A low, rumbling growl came from the fog ahead, and Roger froze, staring down the corridor and holding his breath.
Kamala's hearts pounded. She pointed her ultratool straight ahead and tried to stop her hands from shaking. An outline of a horse-sized animal with six legs launched out of the fifth doorway on the right and charged straight toward her and Roger. Her first impulse was to scream, but she couldn't even suck in a breath.
Roger let out an incoherent scream, grabbed Kamala's hand, turned and bolted.
He barely traveled a single step before he slammed into a wall. He staggered back and fell on his ass.
The corridor behind them was gone. Kamala's pounding hearts revved up a few more notches. She turned back just as the creature emerged from the fog. She caught a glimpse of a dark orange body covered with scales and a mouth like an alligator filled with three rows of teeth before it landed on top of Roger.

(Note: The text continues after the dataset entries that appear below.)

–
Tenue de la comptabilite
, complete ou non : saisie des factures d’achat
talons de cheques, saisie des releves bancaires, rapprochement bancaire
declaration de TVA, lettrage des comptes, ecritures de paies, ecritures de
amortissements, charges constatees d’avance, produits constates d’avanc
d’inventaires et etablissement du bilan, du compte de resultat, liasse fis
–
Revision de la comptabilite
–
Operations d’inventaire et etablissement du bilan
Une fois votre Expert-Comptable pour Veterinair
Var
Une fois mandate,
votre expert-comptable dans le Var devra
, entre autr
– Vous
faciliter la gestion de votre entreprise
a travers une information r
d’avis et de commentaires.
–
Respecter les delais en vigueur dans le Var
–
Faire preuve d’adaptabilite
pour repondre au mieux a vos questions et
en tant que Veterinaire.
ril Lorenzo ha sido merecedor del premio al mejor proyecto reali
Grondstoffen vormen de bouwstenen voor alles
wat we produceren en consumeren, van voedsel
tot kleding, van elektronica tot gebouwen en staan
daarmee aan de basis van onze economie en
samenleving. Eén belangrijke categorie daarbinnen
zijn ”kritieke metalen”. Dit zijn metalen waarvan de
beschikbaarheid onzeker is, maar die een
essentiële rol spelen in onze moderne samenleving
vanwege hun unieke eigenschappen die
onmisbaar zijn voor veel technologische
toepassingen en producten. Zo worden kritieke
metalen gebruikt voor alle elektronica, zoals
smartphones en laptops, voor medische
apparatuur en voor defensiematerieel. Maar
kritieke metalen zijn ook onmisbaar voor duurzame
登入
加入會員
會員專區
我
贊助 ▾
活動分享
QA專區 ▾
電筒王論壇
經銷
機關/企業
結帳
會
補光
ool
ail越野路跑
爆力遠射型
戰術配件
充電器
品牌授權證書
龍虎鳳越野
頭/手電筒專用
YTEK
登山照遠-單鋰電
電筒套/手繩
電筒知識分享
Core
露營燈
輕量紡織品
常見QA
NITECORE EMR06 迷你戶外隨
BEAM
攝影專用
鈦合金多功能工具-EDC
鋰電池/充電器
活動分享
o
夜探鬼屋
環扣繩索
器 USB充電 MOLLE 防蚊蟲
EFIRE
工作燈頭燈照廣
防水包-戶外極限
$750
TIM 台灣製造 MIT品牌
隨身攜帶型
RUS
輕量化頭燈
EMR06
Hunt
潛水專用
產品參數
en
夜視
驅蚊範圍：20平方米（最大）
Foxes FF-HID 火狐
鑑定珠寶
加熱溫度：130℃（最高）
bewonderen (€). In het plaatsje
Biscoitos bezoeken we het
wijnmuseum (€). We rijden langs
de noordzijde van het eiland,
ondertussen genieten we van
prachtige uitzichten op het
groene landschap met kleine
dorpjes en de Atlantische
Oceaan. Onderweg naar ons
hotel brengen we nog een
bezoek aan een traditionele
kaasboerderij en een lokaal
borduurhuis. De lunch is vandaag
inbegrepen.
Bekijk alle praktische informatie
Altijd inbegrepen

Roger threw his arm up in front of his face and the animal bit down on it.
Kamala dropped her ultratool, lunged at the creature, and pummeled it with all four fists. It released him and snapped at her. She shoved it away and slithered toward Roger, keeping her gaze locked onto it as it charged again.
"Kamala!" He reached out to her.
She leaped between him and the creature, letting it plow into her -- then she coiled her body around it and squeezed. Breath rushed out of its mouth and its eyes widened. She cinched herself tighter, putting everything she had into it until the animal's bones snapped and crunched under her skin. Even then, she continued tightening her grip.

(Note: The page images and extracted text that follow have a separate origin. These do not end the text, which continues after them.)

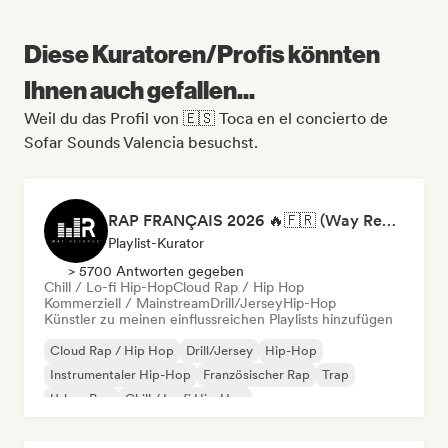
Diese Kuratoren/Profis könnten
Ihnen auch gefallen...
Weil du das Profil von 🇪🇸 Toca en el concierto de
Sofar Sounds Valencia besuchst.
RAP FRANÇAIS 2026 🔥🇫🇷 (Way Records)
Playlist-Kurator
> 5700 Antworten gegeben
Chill / Lo-fi Hip-Hop
Cloud Rap / Hip Hop
Kommerziell / Mainstream
Drill/Jersey
Hip-Hop
Künstler zu meinen einflussreichen Playlists hinzufügen
Cloud Rap / Hip Hop
Drill/Jersey
Hip-Hop
Instrumentaler Hip-Hop
Französischer Rap
Trap
Urban Pop
Chill / Lo-fi Hip-Hop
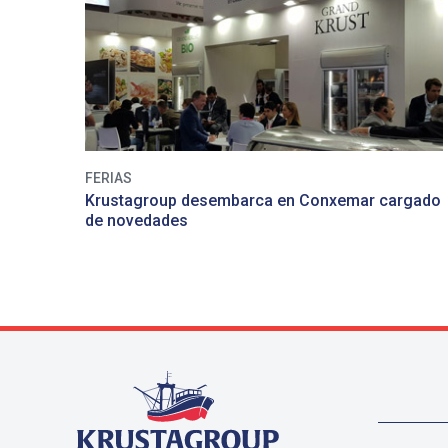
FERIAS
Krustagroup desembarca en Conxemar cargado
de novedades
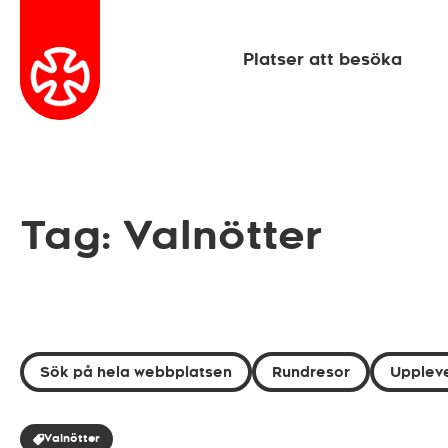
Platser att besöka
Tag: Valnötter
Sök på hela webbplatsen
Rundresor
Uppleve
Valnötter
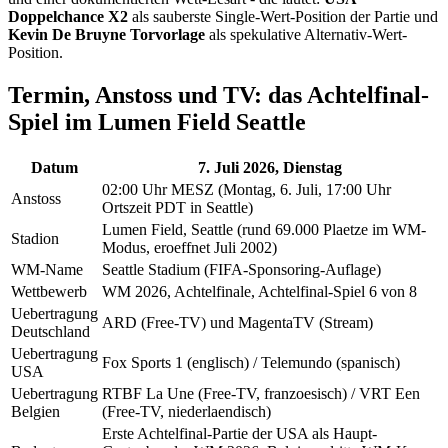
Doppelchance X2
als sauberste Single-Wert-Position der Partie und
Kevin De Bruyne Torvorlage
als spekulative Alternativ-Wert-
Position.
Termin, Anstoss und TV: das Achtelfinal-
Spiel im Lumen Field Seattle
Datum
7. Juli 2026, Dienstag
02:00 Uhr MESZ (Montag, 6. Juli, 17:00 Uhr
Anstoss
Ortszeit PDT in Seattle)
Lumen Field, Seattle (rund 69.000 Plaetze im WM-
Stadion
Modus, eroeffnet Juli 2002)
WM-Name
Seattle Stadium (FIFA-Sponsoring-Auflage)
Wettbewerb
WM 2026, Achtelfinale, Achtelfinal-Spiel 6 von 8
Uebertragung
ARD (Free-TV) und MagentaTV (Stream)
Deutschland
Uebertragung
Fox Sports 1 (englisch) / Telemundo (spanisch)
USA
Uebertragung
RTBF La Une (Free-TV, franzoesisch) / VRT Een
Belgien
(Free-TV, niederlaendisch)
Erste Achtelfinal-Partie der USA als Haupt-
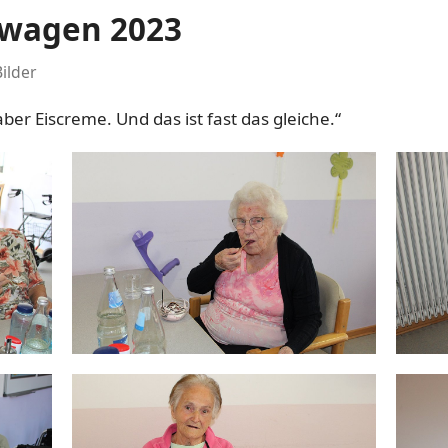
swagen 2023
ilder
er Eiscreme. Und das ist fast das gleiche.“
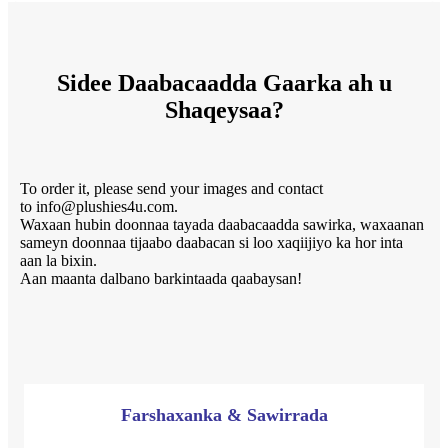
Sidee Daabacaadda Gaarka ah u
Shaqeysaa?
To order it, please send your images and contact
to info@plushies4u.com.
Waxaan hubin doonnaa tayada daabacaadda sawirka, waxaanan
sameyn doonnaa tijaabo daabacan si loo xaqiijiyo ka hor inta
aan la bixin.
Aan maanta dalbano barkintaada qaabaysan!
Farshaxanka & Sawirrada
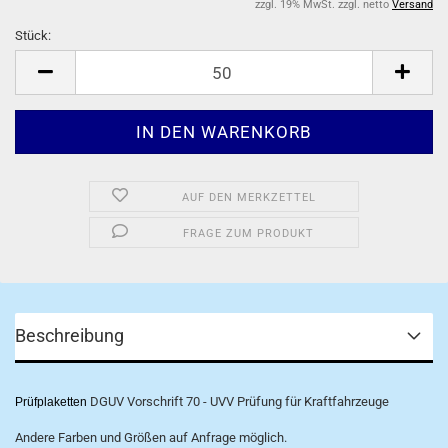
zzgl. 19% MwSt. zzgl. netto
Versand
Stück:
Stück
AUF DEN MERKZETTEL
FRAGE ZUM PRODUKT
Beschreibung
DGUV Vorschrift 70 - UVV Prüfung für Kraftfahrzeuge
Prüfplaketten
Andere Farben und Größen auf Anfrage möglich.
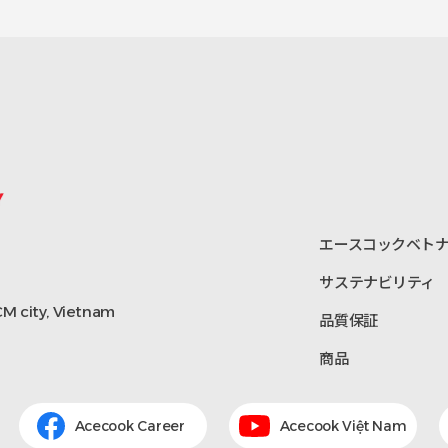
エースコックベト
サステナビリティ
HCM city, Vietnam
品質保証
商品
Acecook Career
Acecook Việt Nam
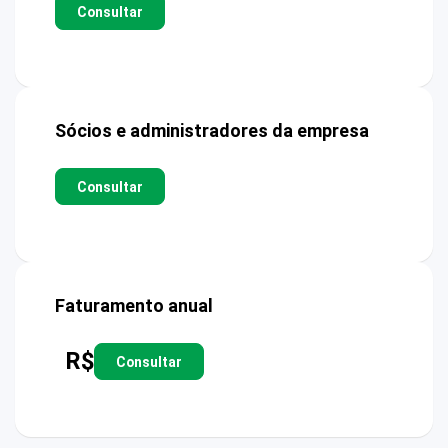
Consultar
Sócios e administradores da empresa
Consultar
Faturamento anual
R$
Consultar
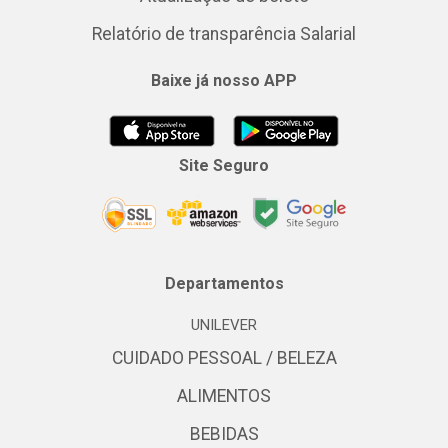
Relatório de transparência Salarial
Baixe já nosso APP
Site Seguro
Departamentos
UNILEVER
CUIDADO PESSOAL / BELEZA
ALIMENTOS
BEBIDAS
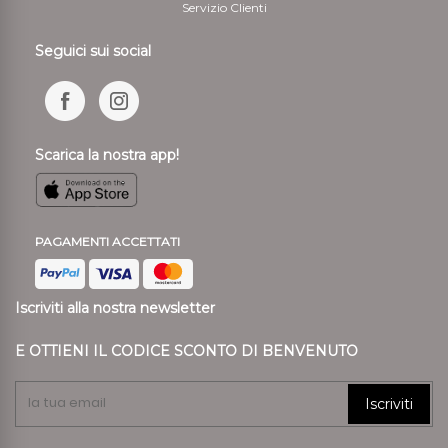
Servizio Clienti
Seguici sui social
Scarica la nostra app!
PAGAMENTI ACCETTATI
Iscriviti alla nostra newsletter
E OTTIENI IL CODICE SCONTO DI BENVENUTO
Iscriviti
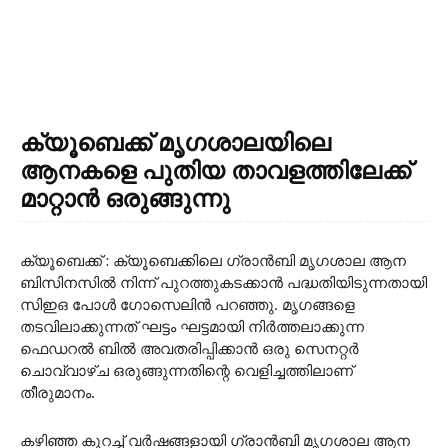
ക്യൂബെക്ക് മൃഗശാലയിലെ
ആനകളെ പുതിയ താവളത്തിലേക്ക്
മാറ്റാൻ ഒരുങ്ങുന്നു
ക്യൂബെക്ക് : ക്യൂബെക്കിലെ ഗ്രാൻബി മൃഗശാല ആന
ബിസിനസിൽ നിന്ന് പുറത്തുകടക്കാൻ പദ്ധതിയിടുന്നതായി
സിഇഒ പോൾ ഗോസെലിൻ പറഞ്ഞു. മൃഗങ്ങളെ
തടവിലാക്കുന്നത് ഘട്ടം ഘട്ടമായി നിർത്തലാക്കുന്ന
ഫെഡറൽ ബിൽ അവതരിപ്പിക്കാൻ ഒരു സെനറ്റർ
ചൊവ്വാഴ്ച ഒരുങ്ങുന്നതിന്റെ വെളിച്ചത്തിലാണ്
തീരുമാനം.
കഴിഞ്ഞ കുറച്ച് വർഷങ്ങളായി ഗ്രാൻബി മൃഗശാല ആന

Its movements grew weaker as it struggled for breath. Blue fluid -- blood, probably -- poured from its nose and mouth. Kamala kept the pressure on until it stopped moving. She waited a few more seconds before loosening her grip. She flung it away and scooted back to Roger.

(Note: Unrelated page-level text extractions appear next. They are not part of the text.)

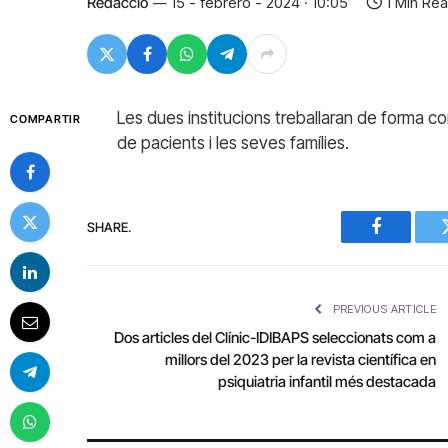
Redacció
15 - febrero - 2024 · 10:05
1 Min Re
Les dues institucions treballaran de forma conj
COMPARTIR
de pacients i les seves famílies.
SHARE.
Facebook
PREVIOUS ARTICLE
Dos articles del Clínic-IDIBAPS seleccionats com a
millors del 2023 per la revista científica en
psiquiatria infantil més destacada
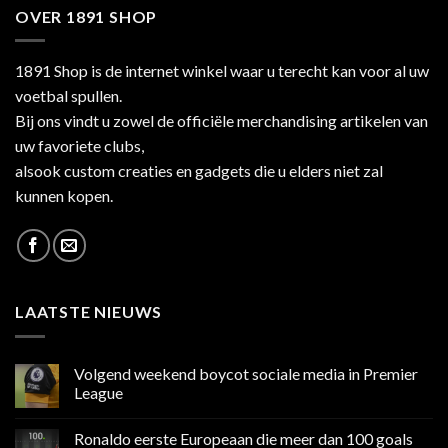
OVER 1891 SHOP
1891 Shop is de internet winkel waar u terecht kan voor al uw
voetbal spullen.
Bij ons vindt u zowel de officiële merchandising artikelen van
uw favoriete clubs,
alsook custom creaties en gadgets die u elders niet zal
kunnen kopen.
LAATSTE NIEUWS
Volgend weekend boycot sociale media in Premier
League
Geen
reacties
Ronaldo eerste Europeaan die meer dan 100 goals
op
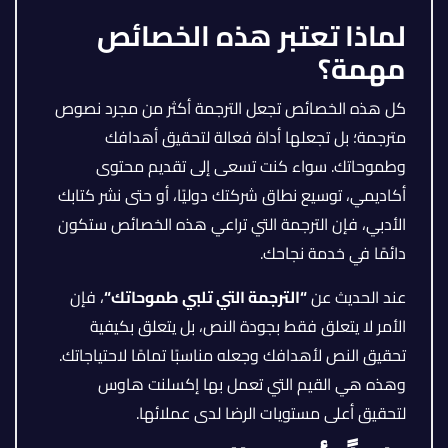
لماذا تعتبر هذه الخصائص
مهمة؟
كل هذه الخصائص تجعل الترجمة أكثر من مجرد نصوص
مترجمة؛ بل تجعلها أداة فعالة لتحقيق أهدافك
وطموحاتك. سواء كنت تسعى إلى تقديم محتوى
أكاديمي، توسيع نطاق شركتك دوليًا، أو حتى نشر كتابك
الأدبي، فإن الترجمة التي تراعي هذه الخصائص ستكون
دائمًا في خدمة نجاحك.
عند الحديث عن
“
الترجمة التي تلبي طموحاتك
“
، فإن
الأمر لا يتعلق فقط بجودة النص، بل يتعلق بكيفية
تحقيق النص لأهدافك وجعله مناسبًا تمامًا لاحتياجاتك.
وهذه هي القيم التي تعمل بها إكسلنت هاوس
لتحقيق أعلى مستويات الرضا لدى عملائها.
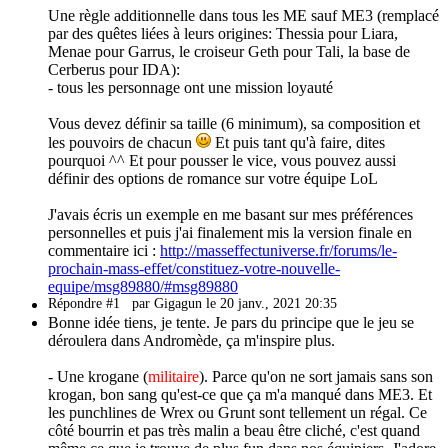
Une règle additionnelle dans tous les ME sauf ME3 (remplacé
par des quêtes liées à leurs origines: Thessia pour Liara,
Menae pour Garrus, le croiseur Geth pour Tali, la base de
Cerberus pour IDA):
- tous les personnage ont une mission loyauté
Vous devez définir sa taille (6 minimum), sa composition et
les pouvoirs de chacun
Et puis tant qu'à faire, dites
pourquoi ^^ Et pour pousser le vice, vous pouvez aussi
définir des options de romance sur votre équipe LoL
J'avais écris un exemple en me basant sur mes préférences
personnelles et puis j'ai finalement mis la version finale en
commentaire ici :
http://masseffectuniverse.fr/forums/le-
prochain-mass-effet/constituez-votre-nouvelle-
equipe/msg89880/#msg89880
Répondre #1
par Gigagun le 20 janv., 2021 20:35
Bonne idée tiens, je tente. Je pars du principe que le jeu se
déroulera dans Andromède, ça m'inspire plus.
- Une krogane (
militaire
). Parce qu'on ne sort jamais sans son
krogan, bon sang qu'est-ce que ça m'a manqué dans ME3. Et
les punchlines de Wrex ou Grunt sont tellement un régal. Ce
côté bourrin et pas très malin a beau être cliché, c'est quand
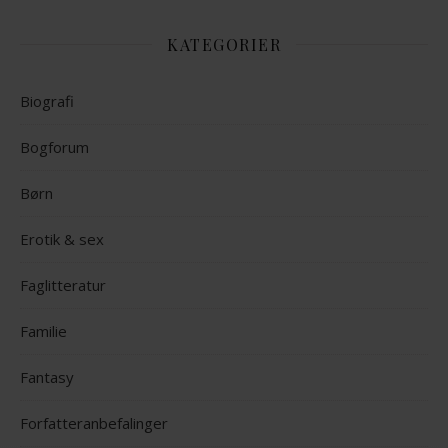
KATEGORIER
Biografi
Bogforum
Børn
Erotik & sex
Faglitteratur
Familie
Fantasy
Forfatteranbefalinger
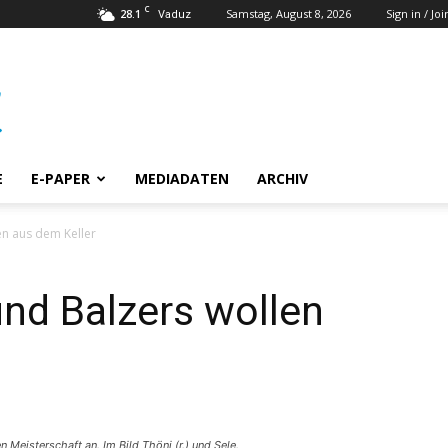
C
28.1
Samstag, August 8, 2026
Sign in / Joi
Vaduz
E
E-PAPER
MEDIADATEN
ARCHIV
en aus dem Keller
und Balzers wollen
 Meisterschaft an. Im Bild Thöni (r.) und Sele.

The creature rolled across the floor and hit the wall. She stared at it, expecting it to spring back to life at any second, but it remained limp, eyes frozen open and spiked tongue dangling out of its mouth.
She put her arms around Roger. "You okay?"
"I think so." He ran his ultratool over his body and stared at its display. "Yeah, no suit tears, broken bones, or anything like that. Heart rate's through the roof, though."
"Mine, too." She held him for several more seconds before helping him get back on his feet. She pinged her ultratool and its location relative to her body appeared in her mind. She picked it up and scanned the wall that had been a long corridor a moment ago. "What the hell? I can't get any readings beyond this wall."
"It's like a bulkhead door, except I can't find a doorway or any seams or cracks. Looks like you might be right about the walls 'morphing.'" He leaned against the wall and took a few ragged breaths. He raised his trembling hands and shook his head. "Oh, shit, I thought …"
"So did I." She hugged him again. What had almost happened to him, and what she'd just done, started to sink in, and she sobbed. He held her gently until she regained control of herself. She sniffled and moved forward slowly, keeping both left arms around him. "Come on. Let's find a way out of here."